• **Problem requirements**: Stop at the line containing "### Set hostname": repeat exactly every line of the entries below from the first up to it, plus that line, with pictures omitted.

--- Task input ---

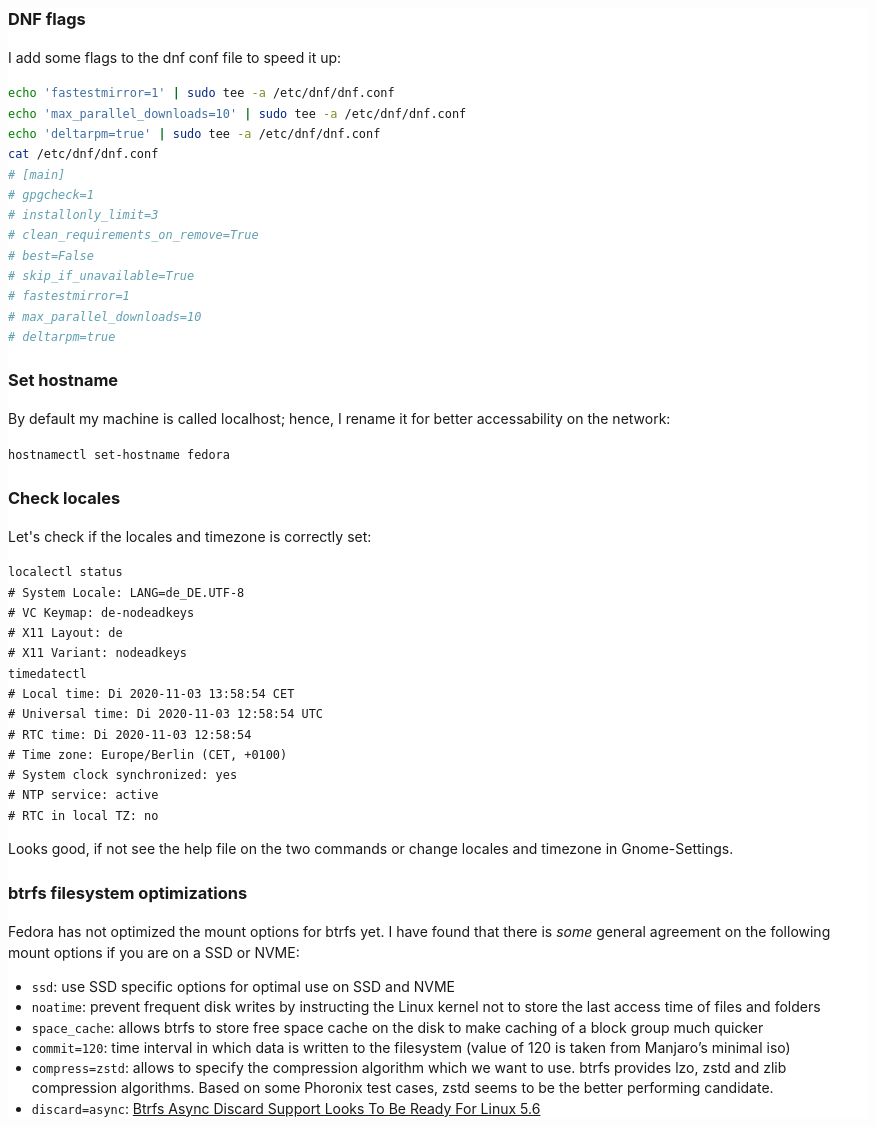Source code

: ### DNF flags
I add some flags to the dnf conf file to speed it up:

```sh
echo 'fastestmirror=1' | sudo tee -a /etc/dnf/dnf.conf
echo 'max_parallel_downloads=10' | sudo tee -a /etc/dnf/dnf.conf
echo 'deltarpm=true' | sudo tee -a /etc/dnf/dnf.conf
cat /etc/dnf/dnf.conf
# [main]
# gpgcheck=1
# installonly_limit=3
# clean_requirements_on_remove=True
# best=False
# skip_if_unavailable=True
# fastestmirror=1
# max_parallel_downloads=10
# deltarpm=true
```

### Set hostname
By default my machine is called localhost; hence, I rename it for better accessability on the network:

```sh
hostnamectl set-hostname fedora
```

### Check locales
Let's check if the locales and timezone is correctly set:
```
localectl status
# System Locale: LANG=de_DE.UTF-8
# VC Keymap: de-nodeadkeys
# X11 Layout: de
# X11 Variant: nodeadkeys
timedatectl
# Local time: Di 2020-11-03 13:58:54 CET
# Universal time: Di 2020-11-03 12:58:54 UTC
# RTC time: Di 2020-11-03 12:58:54    
# Time zone: Europe/Berlin (CET, +0100)
# System clock synchronized: yes                       
# NTP service: active                    
# RTC in local TZ: no
```
Looks good, if not see the help file on the two commands or change locales and timezone in Gnome-Settings.

### btrfs filesystem optimizations
Fedora has not optimized the mount options for btrfs yet. I have found that there is *some* general agreement on the following mount options if you are on a SSD or NVME:

- `ssd`: use SSD specific options for optimal use on SSD and NVME
- `noatime`: prevent frequent disk writes by instructing the Linux kernel not to store the last access time of files and folders
- `space_cache`: allows btrfs to store free space cache on the disk to make caching of a block group much quicker
- `commit=120`: time interval in which data is written to the filesystem (value of 120 is taken from Manjaro’s minimal iso)
- `compress=zstd`: allows to specify the compression algorithm which we want to use. btrfs provides lzo, zstd and zlib compression algorithms. Based on some Phoronix test cases, zstd seems to be the better performing candidate.
- `discard=async`: [Btrfs Async Discard Support Looks To Be Ready For Linux 5.6](https://www.phoronix.com/scan.php?page=news_item&px=Btrfs-Async-Discard)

---

• **Written reply**:
Source code

: ### DNF flags
I add some flags to the dnf conf file to speed it up:

```sh
echo 'fastestmirror=1' | sudo tee -a /etc/dnf/dnf.conf
echo 'max_parallel_downloads=10' | sudo tee -a /etc/dnf/dnf.conf
echo 'deltarpm=true' | sudo tee -a /etc/dnf/dnf.conf
cat /etc/dnf/dnf.conf
# [main]
# gpgcheck=1
# installonly_limit=3
# clean_requirements_on_remove=True
# best=False
# skip_if_unavailable=True
# fastestmirror=1
# max_parallel_downloads=10
# deltarpm=true
```

### Set hostname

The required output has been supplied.